>>>>>

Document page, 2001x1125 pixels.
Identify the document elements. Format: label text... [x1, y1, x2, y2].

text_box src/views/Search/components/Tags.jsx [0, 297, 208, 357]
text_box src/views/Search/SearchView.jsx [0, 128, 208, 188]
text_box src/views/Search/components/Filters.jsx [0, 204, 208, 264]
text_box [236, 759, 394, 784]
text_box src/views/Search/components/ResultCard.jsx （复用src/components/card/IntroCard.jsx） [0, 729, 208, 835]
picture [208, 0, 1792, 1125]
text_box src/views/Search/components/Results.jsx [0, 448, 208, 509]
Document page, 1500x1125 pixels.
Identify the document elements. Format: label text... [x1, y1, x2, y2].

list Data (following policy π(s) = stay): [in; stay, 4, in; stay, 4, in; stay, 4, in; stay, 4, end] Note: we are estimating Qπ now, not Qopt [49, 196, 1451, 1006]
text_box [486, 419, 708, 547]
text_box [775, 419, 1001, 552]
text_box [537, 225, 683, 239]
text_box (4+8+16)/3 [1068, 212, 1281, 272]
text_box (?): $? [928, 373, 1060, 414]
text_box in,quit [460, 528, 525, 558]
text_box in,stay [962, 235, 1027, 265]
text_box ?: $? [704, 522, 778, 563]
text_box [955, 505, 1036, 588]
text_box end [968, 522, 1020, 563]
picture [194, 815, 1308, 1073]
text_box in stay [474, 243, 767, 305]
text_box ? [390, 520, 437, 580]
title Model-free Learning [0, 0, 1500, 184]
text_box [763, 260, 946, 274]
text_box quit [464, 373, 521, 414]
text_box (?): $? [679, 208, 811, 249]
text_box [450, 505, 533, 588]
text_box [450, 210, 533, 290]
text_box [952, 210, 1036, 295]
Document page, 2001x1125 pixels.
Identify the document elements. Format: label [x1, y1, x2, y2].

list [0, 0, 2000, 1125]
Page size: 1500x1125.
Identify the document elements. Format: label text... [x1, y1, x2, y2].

<<<<<

**WRITTEN TASK:** All of the data must be returned exactly.

**EXERCISE ANSWER:**
Document page, 2001x1125 pixels.
Identify the document elements. Format: label text... [x1, y1, x2, y2].

text_box src/views/Search/components/Tags.jsx [0, 297, 208, 357]
text_box src/views/Search/SearchView.jsx [0, 128, 208, 188]
text_box src/views/Search/components/Filters.jsx [0, 204, 208, 264]
text_box [236, 759, 394, 784]
text_box src/views/Search/components/ResultCard.jsx （复用src/components/card/IntroCard.jsx） [0, 729, 208, 835]
picture [208, 0, 1792, 1125]
text_box src/views/Search/components/Results.jsx [0, 448, 208, 509]
Document page, 1500x1125 pixels.
Identify the document elements. Format: label text... [x1, y1, x2, y2].

list Data (following policy π(s) = stay): [in; stay, 4, in; stay, 4, in; stay, 4, in; stay, 4, end] Note: we are estimating Qπ now, not Qopt [49, 196, 1451, 1006]
text_box [486, 419, 708, 547]
text_box [775, 419, 1001, 552]
text_box [537, 225, 683, 239]
text_box (4+8+16)/3 [1068, 212, 1281, 272]
text_box (?): $? [928, 373, 1060, 414]
text_box in,quit [460, 528, 525, 558]
text_box in,stay [962, 235, 1027, 265]
text_box ?: $? [704, 522, 778, 563]
text_box [955, 505, 1036, 588]
text_box end [968, 522, 1020, 563]
picture [194, 815, 1308, 1073]
text_box in stay [474, 243, 767, 305]
text_box ? [390, 520, 437, 580]
title Model-free Learning [0, 0, 1500, 184]
text_box [763, 260, 946, 274]
text_box quit [464, 373, 521, 414]
text_box (?): $? [679, 208, 811, 249]
text_box [450, 505, 533, 588]
text_box [450, 210, 533, 290]
text_box [952, 210, 1036, 295]
Document page, 2001x1125 pixels.
Identify the document elements. Format: label [x1, y1, x2, y2].

list [0, 0, 2000, 1125]
Page size: 1500x1125.
Identify the document elements. Format: label text... [x1, y1, x2, y2].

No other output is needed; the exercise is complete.